■ **Recorded information**
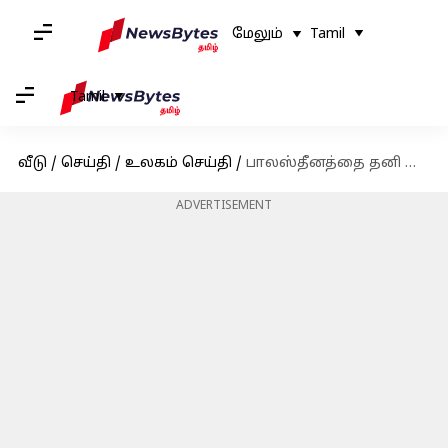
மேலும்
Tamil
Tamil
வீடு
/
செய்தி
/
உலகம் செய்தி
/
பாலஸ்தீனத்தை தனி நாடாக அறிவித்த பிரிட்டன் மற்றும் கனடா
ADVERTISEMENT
==
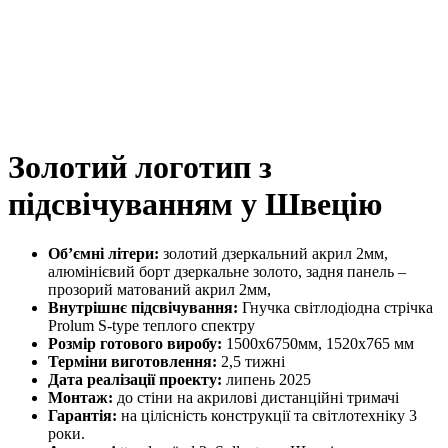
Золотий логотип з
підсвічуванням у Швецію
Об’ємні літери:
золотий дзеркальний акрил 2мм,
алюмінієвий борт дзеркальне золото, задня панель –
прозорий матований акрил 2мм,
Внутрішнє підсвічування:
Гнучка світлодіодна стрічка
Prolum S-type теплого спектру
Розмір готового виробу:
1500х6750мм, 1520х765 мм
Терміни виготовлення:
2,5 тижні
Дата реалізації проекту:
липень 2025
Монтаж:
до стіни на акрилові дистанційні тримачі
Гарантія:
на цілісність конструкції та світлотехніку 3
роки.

■ **Exercise directions**
Can you format the lines of the records starting at the line that contains "Золотий логотип з" and ending at the line that contains "до стіни на акрилові дистанційні тримачі" as a Markdown table with the columns "No." and "Line", numbering each row and leaving out any blank lines?

■ **Response to this task**
| No. | Line |
|---|---|
| 1 | Золотий логотип з |
| 2 | підсвічуванням у Швецію |
| 3 | Об’ємні літери: |
| 4 | золотий дзеркальний акрил 2мм, |
| 5 | алюмінієвий борт дзеркальне золото, задня панель – |
| 6 | прозорий матований акрил 2мм, |
| 7 | Внутрішнє підсвічування: |
| 8 | Гнучка світлодіодна стрічка |
| 9 | Prolum S-type теплого спектру |
| 10 | Розмір готового виробу: |
| 11 | 1500х6750мм, 1520х765 мм |
| 12 | Терміни виготовлення: |
| 13 | 2,5 тижні |
| 14 | Дата реалізації проекту: |
| 15 | липень 2025 |
| 16 | Монтаж: |
| 17 | до стіни на акрилові дистанційні тримачі |